Return to Civilian Work for the Texas Board of Control, and Initial Interaction with MD Anderson Cancer Hospital Director Dr. R. Lee Clark

B: Building the Institution

Story Codes

A: Professional Path; A: Joining MD Anderson; C: Leadership;

00:11:53 – Dr. R. Lee Clark was in the military, stationed in San Antonio, and was creating an airforce hospital. Dr. Clark got a call from Theophilus Painter about a role as Director of MD Anderson Cancer Hospital and accepted, whereupon discovered several problems that needed solving, one of which was funding.

Concurrently, shortly after returning to work in civilian life as the Budget Director for the Board of Control, Ms. Goff led the first printed delivery of the budget per idea of boardmember Hall Logan. It was through much work and the first use of multilith offset printers housed in the Texas Highways Department printing plant; the effort achieved the first on-time budget delivery to the Texas Legislature by the December 15th deadline.

During this time, Dorothy Clark Worsham, Dr. R. Lee Clark’s sister, called Ms. Goff about going to work for MD Anderson, as Dr. Clark was a novice in dealing with the legislature and could use some guidance. At the time Ms. Goff felt she could best help via her staying with the Texas Legislature in Austin, versus working for MD Anderson in Houston, but started to educate him on how to interact more effectively.

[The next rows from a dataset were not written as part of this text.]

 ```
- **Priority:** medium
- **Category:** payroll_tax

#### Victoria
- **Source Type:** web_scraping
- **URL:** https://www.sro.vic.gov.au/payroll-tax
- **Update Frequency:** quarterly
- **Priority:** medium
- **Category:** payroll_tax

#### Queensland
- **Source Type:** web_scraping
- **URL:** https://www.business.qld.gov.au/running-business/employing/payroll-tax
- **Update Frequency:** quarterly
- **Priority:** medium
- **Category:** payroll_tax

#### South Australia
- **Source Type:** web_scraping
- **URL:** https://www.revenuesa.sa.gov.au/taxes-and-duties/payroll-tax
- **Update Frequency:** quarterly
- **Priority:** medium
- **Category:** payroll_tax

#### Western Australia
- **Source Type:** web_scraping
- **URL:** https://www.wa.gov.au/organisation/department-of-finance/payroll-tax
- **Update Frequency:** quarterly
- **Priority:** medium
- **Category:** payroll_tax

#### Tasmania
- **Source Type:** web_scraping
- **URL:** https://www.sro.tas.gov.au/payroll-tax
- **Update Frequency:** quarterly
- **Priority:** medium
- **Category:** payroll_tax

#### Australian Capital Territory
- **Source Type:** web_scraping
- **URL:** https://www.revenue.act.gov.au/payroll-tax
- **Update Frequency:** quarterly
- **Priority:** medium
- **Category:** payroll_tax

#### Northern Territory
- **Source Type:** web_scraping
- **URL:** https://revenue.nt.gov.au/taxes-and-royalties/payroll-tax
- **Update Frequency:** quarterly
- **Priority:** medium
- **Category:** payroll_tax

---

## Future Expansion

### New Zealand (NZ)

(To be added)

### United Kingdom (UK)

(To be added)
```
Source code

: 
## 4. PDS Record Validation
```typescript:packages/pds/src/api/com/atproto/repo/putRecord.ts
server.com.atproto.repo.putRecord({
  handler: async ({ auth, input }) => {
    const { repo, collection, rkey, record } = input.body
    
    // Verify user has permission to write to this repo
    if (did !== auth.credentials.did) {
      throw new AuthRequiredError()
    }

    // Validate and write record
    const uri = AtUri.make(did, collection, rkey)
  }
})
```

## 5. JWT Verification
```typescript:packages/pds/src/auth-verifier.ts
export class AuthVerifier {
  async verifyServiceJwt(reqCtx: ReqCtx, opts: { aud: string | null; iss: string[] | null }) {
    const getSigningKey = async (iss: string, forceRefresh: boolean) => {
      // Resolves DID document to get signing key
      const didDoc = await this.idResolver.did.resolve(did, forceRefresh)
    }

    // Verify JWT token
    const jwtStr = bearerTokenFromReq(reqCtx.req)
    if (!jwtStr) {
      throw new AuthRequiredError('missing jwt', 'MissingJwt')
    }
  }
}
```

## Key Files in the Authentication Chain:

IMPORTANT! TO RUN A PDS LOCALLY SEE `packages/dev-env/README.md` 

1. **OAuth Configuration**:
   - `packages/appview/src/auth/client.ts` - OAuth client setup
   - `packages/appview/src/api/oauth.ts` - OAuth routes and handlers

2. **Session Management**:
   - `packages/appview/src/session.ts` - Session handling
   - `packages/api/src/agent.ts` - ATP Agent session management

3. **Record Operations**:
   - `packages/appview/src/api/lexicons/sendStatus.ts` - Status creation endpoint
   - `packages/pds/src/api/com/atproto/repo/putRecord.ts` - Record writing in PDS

Early Funding Efforts on Behalf of MD Anderson Cancer Hospital and Discussion, Aided by Pictures, of the Baker Estate Facilities

B: Building the Institution

Story Codes

B: Fundraising, Philanthropy, Donations, Volunteers; B: MD Anderson Past; B: Working Environment;

00:20:14 – Summary of Dr. R. Lee Clark’s Texas legislative funding effort progression from the late 1940’s to early 1950’s, and legislation logistics like state cigarette tax revenue, and funding of the future MD Anderson Radiological Institute, during then Texas Leutenant Governor, and then Governor Allan Shivers’ tenure.

Discussion of the initial location of MD Anderson Cancer Hospital and Tumor Institute at the Baker Estate on 2310 Baldwin Street facilities with some functional areas identified. On September 1, 1951 Ms. Goff agreed to join MD Anderson. The Baker Estate building was beautiful, but also cramped and initially unairconditioned.

Fundraising Efforts for, and Supporters of, MD Anderson’s Location Within The Texas Medical Center

B: Giving to/Fundraising at MD Anderson

Story Codes

B: Building/Transforming the Institution; B: Obstacles, Challenges; C: Giving Recognition; C: Volunteers and Volunteering;

00:30:06 - Farnsworth & Chambers Company, a construction company contracted to build the East Nursing Wing of MD Anderson Cancer Hospital, despite escalating materials costs due to the Korean War, held pricing “firm” for years while funding was pending, which Dr. R Lee Clark thought was critical to MD Anderson’s evolution.

James Anderson, a nephew of the MD Anderson Foundation namesake, was a cancer patient and played a “vital role” in securing funds for MD Anderson Cancer Hospital from primarily Houston-area patrons when the Korean War-generated legislative funding crunch necessitated more non-legislative funding sources.

Discussion of Ms. Goff’s successful efforts with volunteer “Mrs. [Henry Virginia Bailey, later Mrs. John Mule]? of Alpine, Texas,” aided by a hospital room models (shown in video) that were designed to fit in the trunk of Ms. Goff’s car, to solicit funding from sources throughout Texas.

00:34:27 – End of Part 2 of the video.